> _Your assignment_
Filter the entries for the word "Props". Copy each line that has it.

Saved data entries
Segment Open
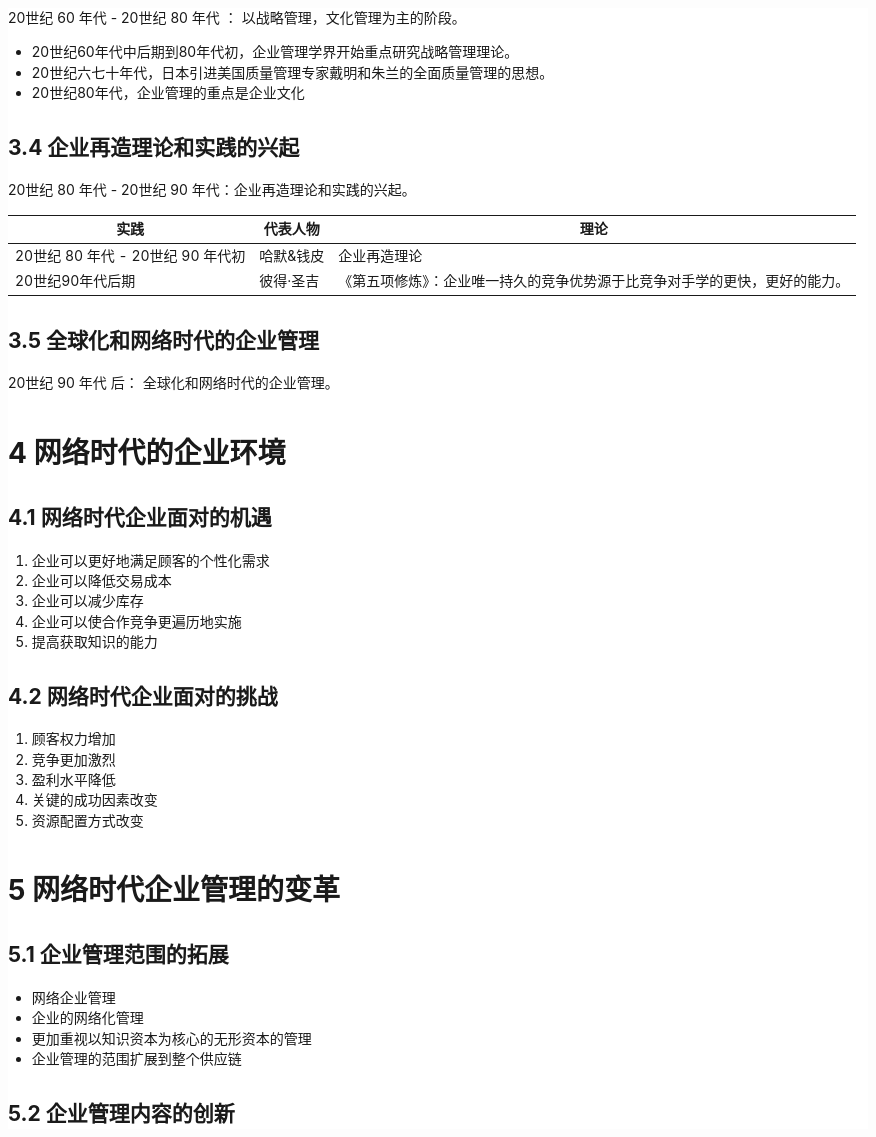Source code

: 20世纪 60 年代 - 20世纪 80 年代 ：  以战略管理，文化管理为主的阶段。

- 20世纪60年代中后期到80年代初，企业管理学界开始重点研究战略管理理论。
- 20世纪六七十年代，日本引进美国质量管理专家戴明和朱兰的全面质量管理的思想。
- 20世纪80年代，企业管理的重点是企业文化

## 3.4 企业再造理论和实践的兴起

20世纪 80 年代 - 20世纪 90 年代：企业再造理论和实践的兴起。

| 实践                              | 代表人物  | 理论                                                         |
| --------------------------------- | --------- | ------------------------------------------------------------ |
| 20世纪 80 年代 - 20世纪 90 年代初 | 哈默&钱皮 | 企业再造理论                                                 |
| 20世纪90年代后期                  | 彼得·圣吉 | 《第五项修炼》：企业唯一持久的竞争优势源于比竞争对手学的更快，更好的能力。 |



## 3.5 全球化和网络时代的企业管理

20世纪 90 年代 后：  全球化和网络时代的企业管理。

# 4 网络时代的企业环境

## 4.1 网络时代企业面对的机遇

1. 企业可以更好地满足顾客的个性化需求
2. 企业可以降低交易成本
3. 企业可以减少库存
4. 企业可以使合作竞争更遍历地实施
5. 提高获取知识的能力

## 4.2 网络时代企业面对的挑战

1. 顾客权力增加
2. 竞争更加激烈
3. 盈利水平降低
4. 关键的成功因素改变
5. 资源配置方式改变

# 5 网络时代企业管理的变革

## 5.1 企业管理范围的拓展

- 网络企业管理
- 企业的网络化管理
- 更加重视以知识资本为核心的无形资本的管理
- 企业管理的范围扩展到整个供应链

## 5.2 企业管理内容的创新
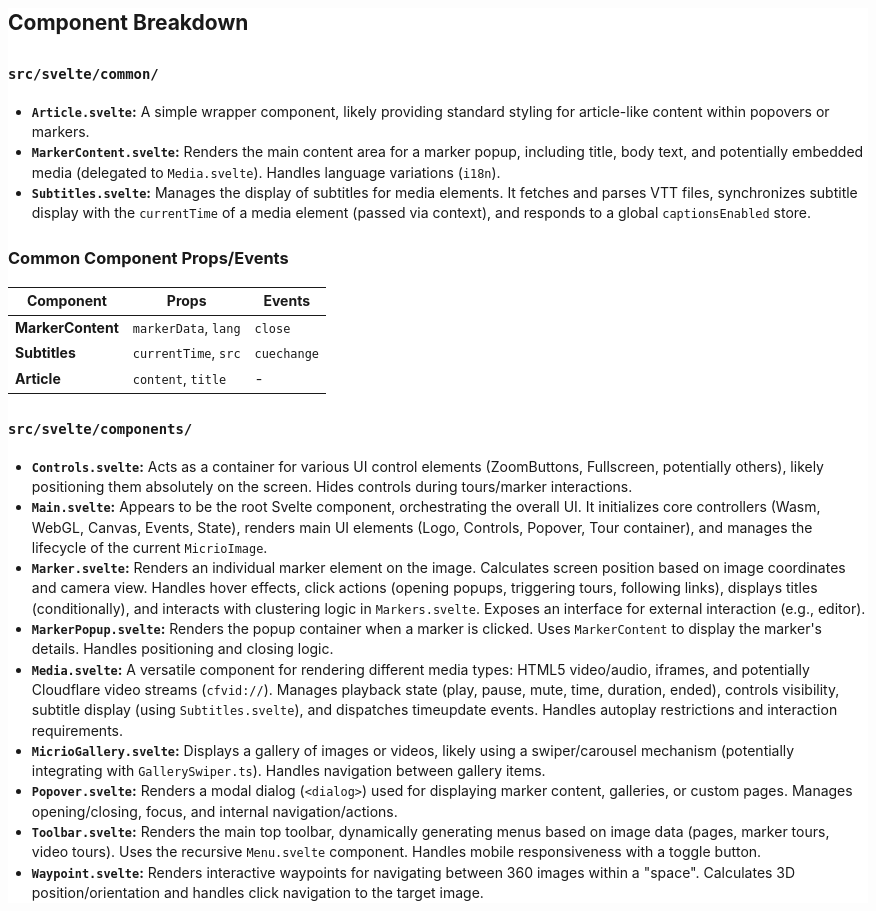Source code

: ## Component Breakdown

### `src/svelte/common/`

*   **`Article.svelte`:** A simple wrapper component, likely providing standard styling for article-like content within popovers or markers.
*   **`MarkerContent.svelte`:** Renders the main content area for a marker popup, including title, body text, and potentially embedded media (delegated to `Media.svelte`). Handles language variations (`i18n`).
*   **`Subtitles.svelte`:** Manages the display of subtitles for media elements. It fetches and parses VTT files, synchronizes subtitle display with the `currentTime` of a media element (passed via context), and responds to a global `captionsEnabled` store.

### Common Component Props/Events

| Component | Props | Events |
|-----------|-------|--------|
| **MarkerContent** | `markerData`, `lang` | `close` |
| **Subtitles** | `currentTime`, `src` | `cuechange` |
| **Article** | `content`, `title` | - |

### `src/svelte/components/`

*   **`Controls.svelte`:** Acts as a container for various UI control elements (ZoomButtons, Fullscreen, potentially others), likely positioning them absolutely on the screen. Hides controls during tours/marker interactions.
*   **`Main.svelte`:** Appears to be the root Svelte component, orchestrating the overall UI. It initializes core controllers (Wasm, WebGL, Canvas, Events, State), renders main UI elements (Logo, Controls, Popover, Tour container), and manages the lifecycle of the current `MicrioImage`.
*   **`Marker.svelte`:** Renders an individual marker element on the image. Calculates screen position based on image coordinates and camera view. Handles hover effects, click actions (opening popups, triggering tours, following links), displays titles (conditionally), and interacts with clustering logic in `Markers.svelte`. Exposes an interface for external interaction (e.g., editor).
*   **`MarkerPopup.svelte`:** Renders the popup container when a marker is clicked. Uses `MarkerContent` to display the marker's details. Handles positioning and closing logic.
*   **`Media.svelte`:** A versatile component for rendering different media types: HTML5 video/audio, iframes, and potentially Cloudflare video streams (`cfvid://`). Manages playback state (play, pause, mute, time, duration, ended), controls visibility, subtitle display (using `Subtitles.svelte`), and dispatches timeupdate events. Handles autoplay restrictions and interaction requirements.
*   **`MicrioGallery.svelte`:** Displays a gallery of images or videos, likely using a swiper/carousel mechanism (potentially integrating with `GallerySwiper.ts`). Handles navigation between gallery items.
*   **`Popover.svelte`:** Renders a modal dialog (`<dialog>`) used for displaying marker content, galleries, or custom pages. Manages opening/closing, focus, and internal navigation/actions.
*   **`Toolbar.svelte`:** Renders the main top toolbar, dynamically generating menus based on image data (pages, marker tours, video tours). Uses the recursive `Menu.svelte` component. Handles mobile responsiveness with a toggle button.
*   **`Waypoint.svelte`:** Renders interactive waypoints for navigating between 360 images within a "space". Calculates 3D position/orientation and handles click navigation to the target image.
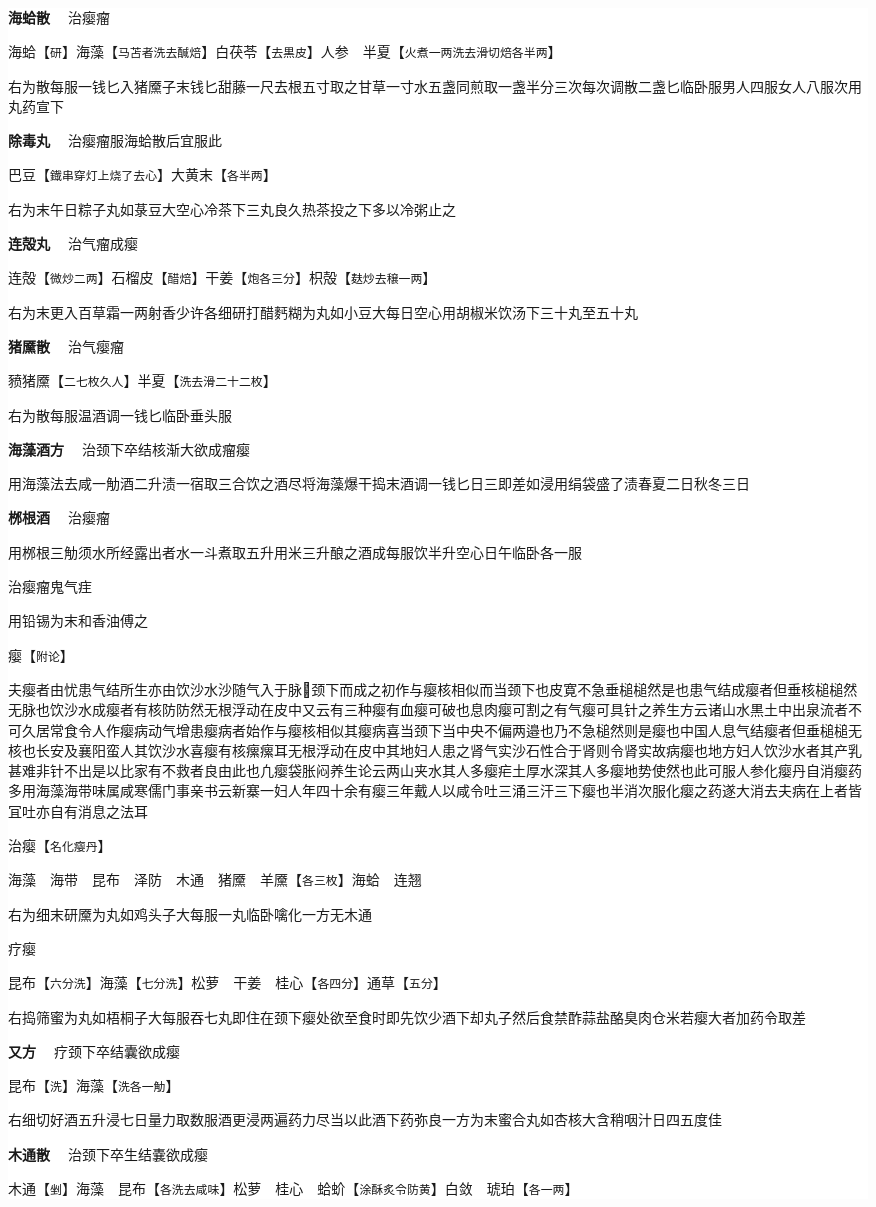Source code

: **海蛤散** 　治瘿瘤  

海蛤【`研`】海藻【`马苫者洗去醎焙`】白茯苓【`去黒皮`】人参　半夏【`火煮一两洗去滑切焙各半两`】  

右为散每服一钱匕入猪黡子末钱匕甜藤一尺去根五寸取之甘草一寸水五盏同煎取一盏半分三次每次调散二盏匕临卧服男人四服女人八服次用丸药宣下  

**除毒丸** 　治瘿瘤服海蛤散后宜服此  

巴豆【`鐡串穿灯上烧了去心`】大黄末【`各半两`】  

右为末午日粽子丸如菉豆大空心冷茶下三丸良久热茶投之下多以冷粥止之  

**连殻丸** 　治气瘤成瘿  

连殻【`微炒二两`】石榴皮【`醋焙`】干姜【`炮各三分`】枳殻【`麸炒去穣一两`】  

右为末更入百草霜一两射香少许各细研打醋麫糊为丸如小豆大每日空心用胡椒米饮汤下三十丸至五十丸  

**猪黡散** 　治气瘿瘤  

豮猪黡【`二七枚久人`】半夏【`洗去滑二十二枚`】  

右为散每服温酒调一钱匕临卧垂头服  

**海藻酒方** 　治颈下卒结核渐大欲成瘤瘿  

用海藻法去咸一觔酒二升渍一宿取三合饮之酒尽将海藻爆干捣末酒调一钱匕日三即差如浸用绢袋盛了渍春夏二日秋冬三日  

**桞根酒** 　治瘿瘤  

用桞根三觔须水所经露出者水一斗煮取五升用米三升酿之酒成每服饮半升空心日午临卧各一服  

治瘿瘤鬼气疰  

用铅锡为末和香油傅之  

瘿【`附论`】  

夫瘿者由忧患气结所生亦由饮沙水沙随气入于脉颈下而成之初作与瘿核相似而当颈下也皮寛不急垂槌槌然是也患气结成瘿者但垂核槌槌然无脉也饮沙水成瘿者有核防防然无根浮动在皮中又云有三种瘿有血瘿可破也息肉瘿可割之有气瘿可具针之养生方云诸山水黒土中出泉流者不可久居常食令人作瘿病动气增患瘿病者始作与瘿核相似其瘿病喜当颈下当中央不偏两邉也乃不急槌然则是瘿也中国人息气结瘿者但垂槌槌无核也长安及襄阳蛮人其饮沙水喜瘿有核瘰瘰耳无根浮动在皮中其地妇人患之肾气实沙石性合于肾则令肾实故病瘿也地方妇人饮沙水者其产乳甚难非针不出是以比家有不救者良由此也凢瘿袋胀闷养生论云两山夹水其人多瘿疟土厚水深其人多瘿地势使然也此可服人参化瘿丹自消瘿药多用海藻海带味属咸寒儒门事亲书云新寨一妇人年四十余有瘿三年戴人以咸令吐三涌三汗三下瘿也半消次服化瘿之药遂大消去夫病在上者皆冝吐亦自有消息之法耳  

治瘿【`名化瘿丹`】  

海藻　海带　昆布　泽防　木通　猪黡　羊黡【`各三枚`】海蛤　连翘  

右为细末研黡为丸如鸡头子大每服一丸临卧噙化一方无木通  

疗瘿  

昆布【`六分洗`】海藻【`七分洗`】松萝　干姜　桂心【`各四分`】通草【`五分`】  

右捣筛蜜为丸如梧桐子大每服吞七丸即住在颈下瘿处欲至食时即先饮少酒下却丸子然后食禁酢蒜盐酪臭肉仓米若瘿大者加药令取差  

**又方** 　疗颈下卒结囊欲成瘿  

昆布【`洗`】海藻【`洗各一觔`】  

右细切好酒五升浸七日量力取数服酒更浸两遍药力尽当以此酒下药弥良一方为末蜜合丸如杏核大含稍咽汁日四五度佳  

**木通散** 　治颈下卒生结嚢欲成瘿  

木通【`剉`】海藻　昆布【`各洗去咸味`】松萝　桂心　蛤蚧【`涂酥炙令防黄`】白敛　琥珀【`各一两`】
Segment Closed
> _Written answer_
### Common Component Props/Events
| Component | Props | Events |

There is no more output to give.